[Document structure recognition data]

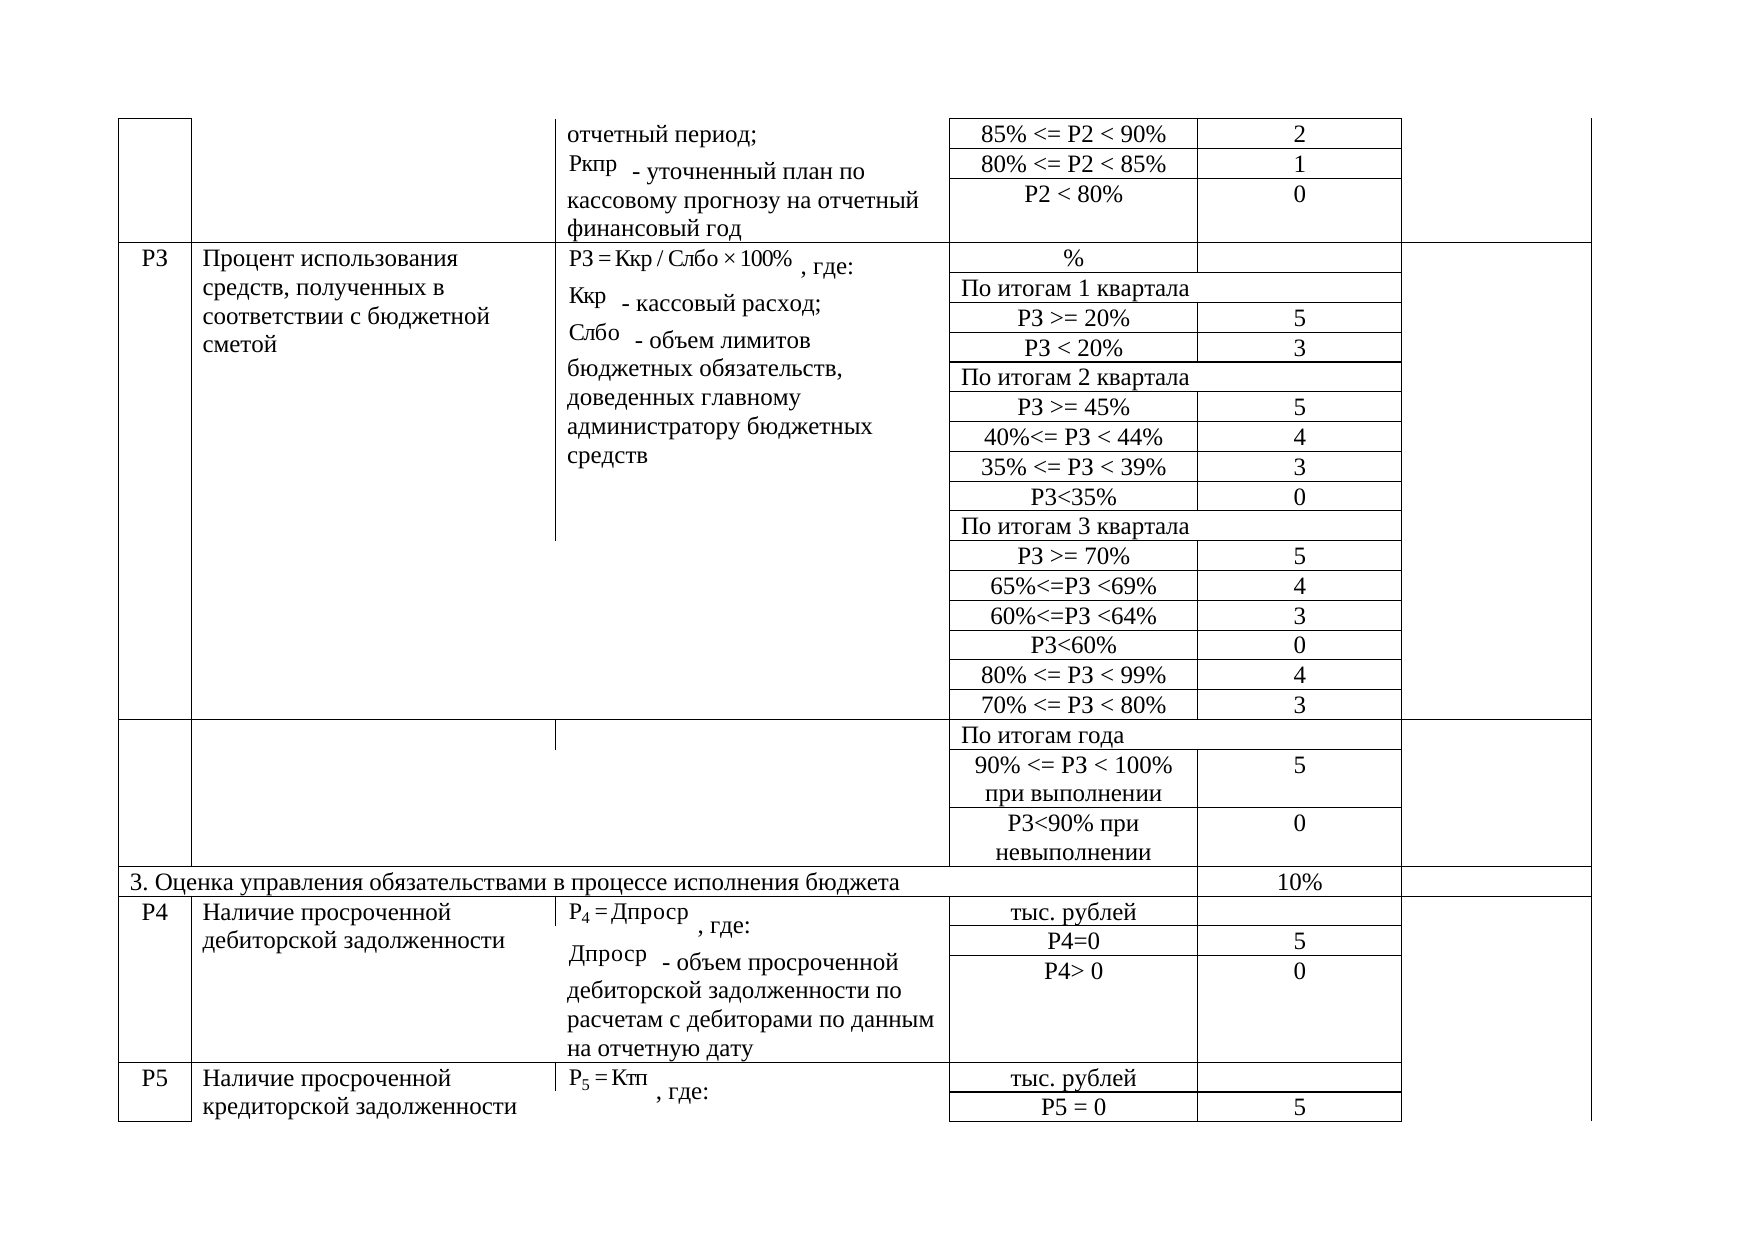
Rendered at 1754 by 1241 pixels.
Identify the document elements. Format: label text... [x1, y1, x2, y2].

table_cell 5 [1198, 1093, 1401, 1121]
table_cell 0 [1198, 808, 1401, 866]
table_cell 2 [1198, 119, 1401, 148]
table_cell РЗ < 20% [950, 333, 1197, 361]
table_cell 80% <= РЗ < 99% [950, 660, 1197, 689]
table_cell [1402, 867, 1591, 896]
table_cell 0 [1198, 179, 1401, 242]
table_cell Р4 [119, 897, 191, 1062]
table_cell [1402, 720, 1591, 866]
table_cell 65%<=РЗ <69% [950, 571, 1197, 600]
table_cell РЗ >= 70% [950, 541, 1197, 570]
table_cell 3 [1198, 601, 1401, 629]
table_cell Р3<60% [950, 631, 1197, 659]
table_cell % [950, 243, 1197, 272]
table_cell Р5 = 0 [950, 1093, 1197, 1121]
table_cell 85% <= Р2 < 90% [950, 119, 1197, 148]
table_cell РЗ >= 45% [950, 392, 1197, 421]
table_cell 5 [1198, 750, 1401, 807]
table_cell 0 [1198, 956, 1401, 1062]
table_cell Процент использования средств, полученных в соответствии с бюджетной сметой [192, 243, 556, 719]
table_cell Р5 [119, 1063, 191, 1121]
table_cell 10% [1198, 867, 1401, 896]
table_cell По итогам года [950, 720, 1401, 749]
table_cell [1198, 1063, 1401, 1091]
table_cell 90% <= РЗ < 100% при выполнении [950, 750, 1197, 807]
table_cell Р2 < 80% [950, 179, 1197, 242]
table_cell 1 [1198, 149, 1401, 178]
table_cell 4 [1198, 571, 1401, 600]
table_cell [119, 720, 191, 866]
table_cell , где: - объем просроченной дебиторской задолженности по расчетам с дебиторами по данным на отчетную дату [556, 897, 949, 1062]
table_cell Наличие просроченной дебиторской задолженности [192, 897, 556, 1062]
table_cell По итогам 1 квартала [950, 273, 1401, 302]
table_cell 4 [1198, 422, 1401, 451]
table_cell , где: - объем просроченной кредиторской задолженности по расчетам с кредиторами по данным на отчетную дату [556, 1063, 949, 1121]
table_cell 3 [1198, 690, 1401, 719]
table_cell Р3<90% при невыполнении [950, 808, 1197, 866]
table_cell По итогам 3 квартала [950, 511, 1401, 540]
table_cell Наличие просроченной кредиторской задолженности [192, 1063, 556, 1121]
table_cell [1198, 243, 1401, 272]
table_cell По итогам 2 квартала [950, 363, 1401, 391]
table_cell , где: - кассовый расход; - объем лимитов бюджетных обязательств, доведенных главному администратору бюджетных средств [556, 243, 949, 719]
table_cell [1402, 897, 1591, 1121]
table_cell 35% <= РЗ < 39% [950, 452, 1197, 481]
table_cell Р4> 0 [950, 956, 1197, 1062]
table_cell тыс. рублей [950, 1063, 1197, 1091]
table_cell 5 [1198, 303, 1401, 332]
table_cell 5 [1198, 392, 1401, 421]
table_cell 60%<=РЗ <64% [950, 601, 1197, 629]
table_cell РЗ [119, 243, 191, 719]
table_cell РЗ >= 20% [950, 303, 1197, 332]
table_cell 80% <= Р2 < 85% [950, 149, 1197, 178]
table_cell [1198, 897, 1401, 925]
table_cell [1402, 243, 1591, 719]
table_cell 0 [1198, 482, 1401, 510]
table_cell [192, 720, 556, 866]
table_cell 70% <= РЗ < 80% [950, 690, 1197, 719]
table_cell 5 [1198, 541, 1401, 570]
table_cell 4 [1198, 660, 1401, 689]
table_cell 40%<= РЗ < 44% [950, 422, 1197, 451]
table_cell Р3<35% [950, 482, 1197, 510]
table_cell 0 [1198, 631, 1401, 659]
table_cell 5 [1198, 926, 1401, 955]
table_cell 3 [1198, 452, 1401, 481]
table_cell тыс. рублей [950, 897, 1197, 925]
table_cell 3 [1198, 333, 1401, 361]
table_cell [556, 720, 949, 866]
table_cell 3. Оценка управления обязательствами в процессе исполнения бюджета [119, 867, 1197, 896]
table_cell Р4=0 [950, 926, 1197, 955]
--
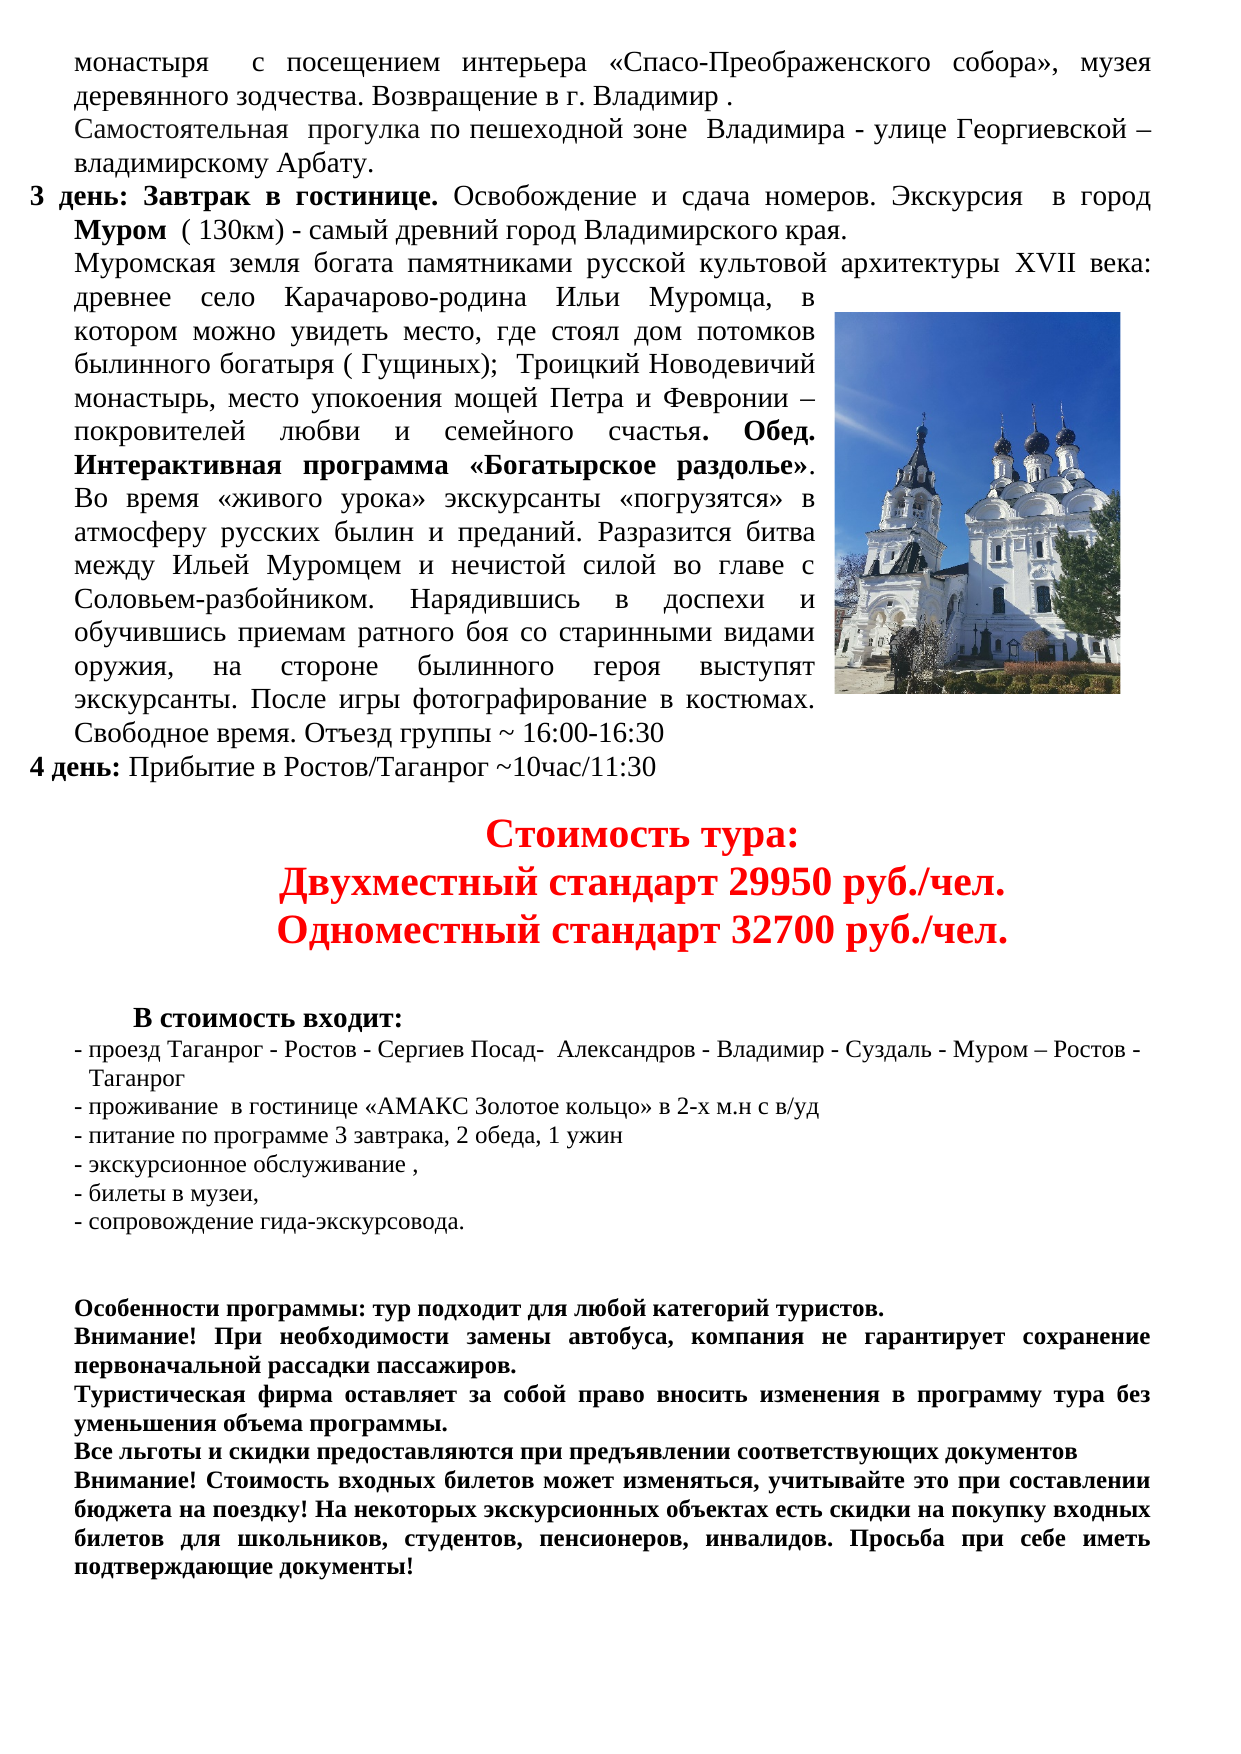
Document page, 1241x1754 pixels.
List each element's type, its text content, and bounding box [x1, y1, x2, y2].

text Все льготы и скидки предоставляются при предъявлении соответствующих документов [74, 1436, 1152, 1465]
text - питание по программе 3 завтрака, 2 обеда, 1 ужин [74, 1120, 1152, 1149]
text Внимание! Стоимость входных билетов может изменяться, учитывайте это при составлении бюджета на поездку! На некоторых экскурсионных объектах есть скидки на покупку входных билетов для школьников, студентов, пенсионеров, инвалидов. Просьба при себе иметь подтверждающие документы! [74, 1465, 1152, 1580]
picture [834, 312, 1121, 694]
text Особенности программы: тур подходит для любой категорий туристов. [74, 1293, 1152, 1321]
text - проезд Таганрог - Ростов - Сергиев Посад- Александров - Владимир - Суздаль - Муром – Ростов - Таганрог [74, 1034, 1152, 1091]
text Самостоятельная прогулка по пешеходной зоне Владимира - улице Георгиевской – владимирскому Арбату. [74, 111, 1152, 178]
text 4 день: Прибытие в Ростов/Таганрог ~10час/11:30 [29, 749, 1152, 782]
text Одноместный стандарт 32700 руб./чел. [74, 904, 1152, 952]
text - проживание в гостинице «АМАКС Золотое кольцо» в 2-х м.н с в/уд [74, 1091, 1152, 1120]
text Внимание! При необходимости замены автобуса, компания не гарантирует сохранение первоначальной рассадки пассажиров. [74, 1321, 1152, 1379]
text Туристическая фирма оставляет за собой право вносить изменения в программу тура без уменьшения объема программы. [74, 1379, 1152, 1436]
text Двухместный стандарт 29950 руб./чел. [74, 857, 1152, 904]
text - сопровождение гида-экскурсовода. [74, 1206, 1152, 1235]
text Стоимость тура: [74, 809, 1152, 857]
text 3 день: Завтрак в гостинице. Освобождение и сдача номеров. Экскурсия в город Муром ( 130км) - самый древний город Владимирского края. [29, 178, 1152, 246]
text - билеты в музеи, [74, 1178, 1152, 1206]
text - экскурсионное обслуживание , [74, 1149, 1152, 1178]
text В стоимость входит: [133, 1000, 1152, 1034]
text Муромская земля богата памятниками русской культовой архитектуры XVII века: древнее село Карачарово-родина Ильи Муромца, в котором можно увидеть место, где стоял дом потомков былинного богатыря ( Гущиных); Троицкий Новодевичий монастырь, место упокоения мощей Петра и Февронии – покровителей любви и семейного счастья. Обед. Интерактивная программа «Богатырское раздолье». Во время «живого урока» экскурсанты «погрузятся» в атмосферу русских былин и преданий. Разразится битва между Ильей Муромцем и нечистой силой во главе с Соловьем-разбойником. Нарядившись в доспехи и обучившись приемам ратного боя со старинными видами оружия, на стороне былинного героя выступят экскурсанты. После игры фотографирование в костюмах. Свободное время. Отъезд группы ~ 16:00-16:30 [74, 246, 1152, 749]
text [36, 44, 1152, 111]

_WHAT IS EXPECTED_
For each line in the entries that contains the string "кредиторской", make a copy.

_REPLY_
table_cell , где: - объем просроченной кредиторской задолженности по расчетам с кредиторами по данным на отчетную дату [556, 1063, 949, 1121]
table_cell Наличие просроченной кредиторской задолженности [192, 1063, 556, 1121]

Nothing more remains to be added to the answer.